Below is the same image from a Google Books scan and from an Internet Archive scan (no further processing on either image has been done):

Sometimes, the same scan is available at Hathi with vastly higher quality. It seems Google's public PDFs are heavily compressed, but other users like Hathi provide them at higher qualities. For example, the following two files are scans of the same physical book from the New York Public Library. As you can see, the whole image has been totally removed by the compression technique at Google Books.

British Library Access[edit]

Items available at British Library Access have both full-page JPG files available and whole-book PDFs. As usual, the JPG files are best to work with for the purposes of image extraction.

Not all works are scanned and available online. If the work has a "Digital Content: Go" button under the "I want this" tab in the catalogue, the scan is available. Click the "Go" button to open the viewer.

The files are downloaded using the "Download" button in the lower left. Navigate to the page you wish to extract from and click the button. If you are given a choice of different image sizes, choose the largest size available.

For example, for Hudibras (1780 edition):

Image processing[edit]

Extraction[edit]

Extraction of images from the original scan is quite a tricky task and the process to do so varies based on the image and the source. One of the most common extraction types to do is extracting a black-and-white image from a page with yellow-brown paper.

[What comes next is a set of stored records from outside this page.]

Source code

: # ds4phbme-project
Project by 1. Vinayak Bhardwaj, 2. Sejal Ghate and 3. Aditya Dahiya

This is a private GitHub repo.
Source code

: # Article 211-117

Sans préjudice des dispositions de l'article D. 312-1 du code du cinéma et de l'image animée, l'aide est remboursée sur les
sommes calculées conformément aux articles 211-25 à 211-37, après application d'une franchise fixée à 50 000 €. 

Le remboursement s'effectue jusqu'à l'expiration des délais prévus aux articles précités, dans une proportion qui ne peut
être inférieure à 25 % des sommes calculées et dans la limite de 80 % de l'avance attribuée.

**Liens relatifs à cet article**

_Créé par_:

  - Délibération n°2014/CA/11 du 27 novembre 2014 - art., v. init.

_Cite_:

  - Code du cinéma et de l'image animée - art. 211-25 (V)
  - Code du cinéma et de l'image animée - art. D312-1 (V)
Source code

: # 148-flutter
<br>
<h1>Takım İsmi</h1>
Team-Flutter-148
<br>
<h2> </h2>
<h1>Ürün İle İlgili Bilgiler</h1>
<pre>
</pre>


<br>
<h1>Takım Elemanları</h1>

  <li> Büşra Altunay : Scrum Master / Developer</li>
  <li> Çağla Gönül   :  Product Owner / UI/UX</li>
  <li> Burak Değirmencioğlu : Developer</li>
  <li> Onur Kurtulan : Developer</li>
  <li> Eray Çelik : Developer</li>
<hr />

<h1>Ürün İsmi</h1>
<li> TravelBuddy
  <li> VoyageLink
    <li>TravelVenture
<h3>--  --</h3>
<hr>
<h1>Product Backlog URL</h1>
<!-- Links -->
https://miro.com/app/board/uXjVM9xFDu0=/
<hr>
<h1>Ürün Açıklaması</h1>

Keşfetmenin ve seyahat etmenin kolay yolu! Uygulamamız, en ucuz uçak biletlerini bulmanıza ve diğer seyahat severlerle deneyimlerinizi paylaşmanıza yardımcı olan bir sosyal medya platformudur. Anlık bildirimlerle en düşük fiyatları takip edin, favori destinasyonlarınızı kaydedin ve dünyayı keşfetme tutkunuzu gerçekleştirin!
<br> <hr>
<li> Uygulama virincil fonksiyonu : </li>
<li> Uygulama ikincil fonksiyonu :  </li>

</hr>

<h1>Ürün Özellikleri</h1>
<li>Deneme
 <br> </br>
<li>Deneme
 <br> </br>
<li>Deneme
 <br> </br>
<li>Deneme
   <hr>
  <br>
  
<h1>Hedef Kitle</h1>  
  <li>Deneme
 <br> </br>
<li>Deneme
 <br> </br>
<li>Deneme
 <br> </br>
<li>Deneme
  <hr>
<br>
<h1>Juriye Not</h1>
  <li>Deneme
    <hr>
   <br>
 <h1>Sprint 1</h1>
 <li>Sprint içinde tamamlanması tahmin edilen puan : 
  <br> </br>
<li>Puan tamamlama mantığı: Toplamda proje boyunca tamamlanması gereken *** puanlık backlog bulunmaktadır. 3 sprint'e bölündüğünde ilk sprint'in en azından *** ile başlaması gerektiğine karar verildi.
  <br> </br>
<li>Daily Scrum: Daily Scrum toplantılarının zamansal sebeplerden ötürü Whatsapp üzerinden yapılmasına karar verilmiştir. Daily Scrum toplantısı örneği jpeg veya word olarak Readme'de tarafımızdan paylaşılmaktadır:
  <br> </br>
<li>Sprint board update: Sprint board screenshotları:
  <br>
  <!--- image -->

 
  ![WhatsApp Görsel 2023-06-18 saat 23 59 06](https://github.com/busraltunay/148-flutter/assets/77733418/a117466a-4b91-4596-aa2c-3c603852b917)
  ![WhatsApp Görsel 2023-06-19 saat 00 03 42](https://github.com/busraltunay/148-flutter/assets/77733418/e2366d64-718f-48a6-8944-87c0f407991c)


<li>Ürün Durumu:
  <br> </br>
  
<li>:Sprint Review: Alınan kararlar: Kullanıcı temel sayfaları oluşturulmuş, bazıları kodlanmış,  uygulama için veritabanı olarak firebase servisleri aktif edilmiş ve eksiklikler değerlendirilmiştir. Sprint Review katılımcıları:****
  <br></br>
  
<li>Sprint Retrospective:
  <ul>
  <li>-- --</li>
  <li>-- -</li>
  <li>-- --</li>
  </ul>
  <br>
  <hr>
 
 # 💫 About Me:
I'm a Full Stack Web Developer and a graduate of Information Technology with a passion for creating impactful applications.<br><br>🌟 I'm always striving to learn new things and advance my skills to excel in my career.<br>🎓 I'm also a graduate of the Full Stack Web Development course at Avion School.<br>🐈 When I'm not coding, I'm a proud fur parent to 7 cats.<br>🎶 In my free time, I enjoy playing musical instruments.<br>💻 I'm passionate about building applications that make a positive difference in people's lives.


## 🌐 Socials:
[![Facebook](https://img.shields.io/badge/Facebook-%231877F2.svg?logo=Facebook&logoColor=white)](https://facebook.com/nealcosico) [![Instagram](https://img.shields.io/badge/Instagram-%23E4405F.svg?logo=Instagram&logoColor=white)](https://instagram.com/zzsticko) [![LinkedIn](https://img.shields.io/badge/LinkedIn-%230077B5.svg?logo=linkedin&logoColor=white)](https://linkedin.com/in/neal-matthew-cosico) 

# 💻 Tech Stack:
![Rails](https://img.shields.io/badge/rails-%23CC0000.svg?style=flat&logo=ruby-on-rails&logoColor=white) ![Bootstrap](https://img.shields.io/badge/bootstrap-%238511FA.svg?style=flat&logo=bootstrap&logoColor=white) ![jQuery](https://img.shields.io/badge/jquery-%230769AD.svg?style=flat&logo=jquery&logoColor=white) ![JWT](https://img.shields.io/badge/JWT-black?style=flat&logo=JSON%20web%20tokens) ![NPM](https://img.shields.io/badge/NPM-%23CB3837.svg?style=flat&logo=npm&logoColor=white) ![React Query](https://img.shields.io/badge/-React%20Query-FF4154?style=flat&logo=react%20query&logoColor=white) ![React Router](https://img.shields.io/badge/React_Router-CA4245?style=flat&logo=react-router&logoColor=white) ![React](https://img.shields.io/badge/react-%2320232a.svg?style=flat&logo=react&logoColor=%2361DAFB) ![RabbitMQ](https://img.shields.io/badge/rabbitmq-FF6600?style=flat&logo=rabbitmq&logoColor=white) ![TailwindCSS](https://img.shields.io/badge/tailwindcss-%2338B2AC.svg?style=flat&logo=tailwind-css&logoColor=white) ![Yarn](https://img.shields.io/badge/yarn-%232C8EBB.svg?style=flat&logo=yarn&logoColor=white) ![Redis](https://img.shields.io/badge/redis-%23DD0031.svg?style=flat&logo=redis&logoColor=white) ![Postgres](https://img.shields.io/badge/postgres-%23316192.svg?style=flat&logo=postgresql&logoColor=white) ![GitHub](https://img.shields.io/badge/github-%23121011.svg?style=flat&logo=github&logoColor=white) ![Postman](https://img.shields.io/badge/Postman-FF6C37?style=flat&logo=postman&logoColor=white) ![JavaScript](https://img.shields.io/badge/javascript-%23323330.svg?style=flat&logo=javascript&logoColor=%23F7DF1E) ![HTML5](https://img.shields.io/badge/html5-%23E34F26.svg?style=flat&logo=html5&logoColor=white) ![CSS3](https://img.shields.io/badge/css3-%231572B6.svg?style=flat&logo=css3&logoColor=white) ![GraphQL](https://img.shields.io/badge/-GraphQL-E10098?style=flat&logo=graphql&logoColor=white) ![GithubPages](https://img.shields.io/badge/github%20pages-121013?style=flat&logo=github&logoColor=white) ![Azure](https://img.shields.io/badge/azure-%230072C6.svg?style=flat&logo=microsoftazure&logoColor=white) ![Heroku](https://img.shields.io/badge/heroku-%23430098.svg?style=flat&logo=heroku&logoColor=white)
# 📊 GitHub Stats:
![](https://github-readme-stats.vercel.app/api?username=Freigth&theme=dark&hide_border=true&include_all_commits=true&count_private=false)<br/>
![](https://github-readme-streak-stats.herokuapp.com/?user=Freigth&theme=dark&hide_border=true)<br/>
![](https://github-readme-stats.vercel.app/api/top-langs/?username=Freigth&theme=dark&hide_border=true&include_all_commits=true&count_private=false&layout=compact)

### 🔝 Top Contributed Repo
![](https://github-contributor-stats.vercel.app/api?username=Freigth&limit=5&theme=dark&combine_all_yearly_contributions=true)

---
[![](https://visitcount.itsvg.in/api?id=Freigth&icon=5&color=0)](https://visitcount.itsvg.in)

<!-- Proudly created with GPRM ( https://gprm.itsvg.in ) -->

See Help:Image extraction/With GIMP for one method of doing that using GIMP.

The original image
The finished image

Moiré[edit]

Many illustrations are engraved, often using closely spaced lines. This can produce moiré effects when scanned, which can be tricky to remove without damaging the image.

Sometimes, it's possible to reduce the moiré at the desaturation step. Coloured moiré is often "invisible" in the HSV value channel, so desaturating by that channel, as opposed to luminance or luma ca help.. In the following example, the orange and blue bands (e.g. in the forehead area) are visible as light and dark bands after desaturation by luminance, but are mostly removed by desaturation by HSV value:

To do this in GIMP, choose Colours > Desaturate > Desaturate... and select the Mode from the drop-down.

File types[edit]

When uploading the images to Commons, there are two main choices for the file type: JPG or PNG. JPG is a lossy compression format designed for photos. PNG is a lossless format that's generally better suited to diagrams.

If the image is already compressed with lossy format such as JPG, JP2, and you have not processed it to remove compression noise, use JPG. Using a lossless format here will result in large files because the PNG format will expend a lot of bytes on slavishly encoding the pseudo-random compression noise of the original image.

If the image has a limited colour palette and/or contains very rapid changes from dark to light, use PNG. This includes most diagrams and engravings. This is because the sudden colour changes represent "high-frequency" image data, which causes image artifacts in lossy schemes.

For example, the red pixels below show where JPG compression of a PNG diagram introduces new noise:

April 01-40N-2100-Fieldbook of Stars-025 - JPEG noise.png

Also note that even if the original file is large at full-size, when it is resized to a few hundred pixels for use on a Wikisource page, it will likely be much smaller.

Image channels[edit]

Some formats allow you to specify how many channels an image has. For example, a greyscale image has only one channel (the lightness of each pixel) and a colour image has three (red, green and blue). If the image has an alpha channel (transparency), that adds one more.

When saving as PNG, if your file is a greyscale image, saving as a greyscale PNG (GREY or GREYA, depending on if you are using an alpha channel) rather than as RGB or RGBA can substantially reduce the filesize. Sometimes (not always), depending on the file, a greyscale PNG can be about the same size as a JPG, because the reduced channels outweighs JPGs compression savings.

JPG has no such option: all images are RGB. There is no alpha channel.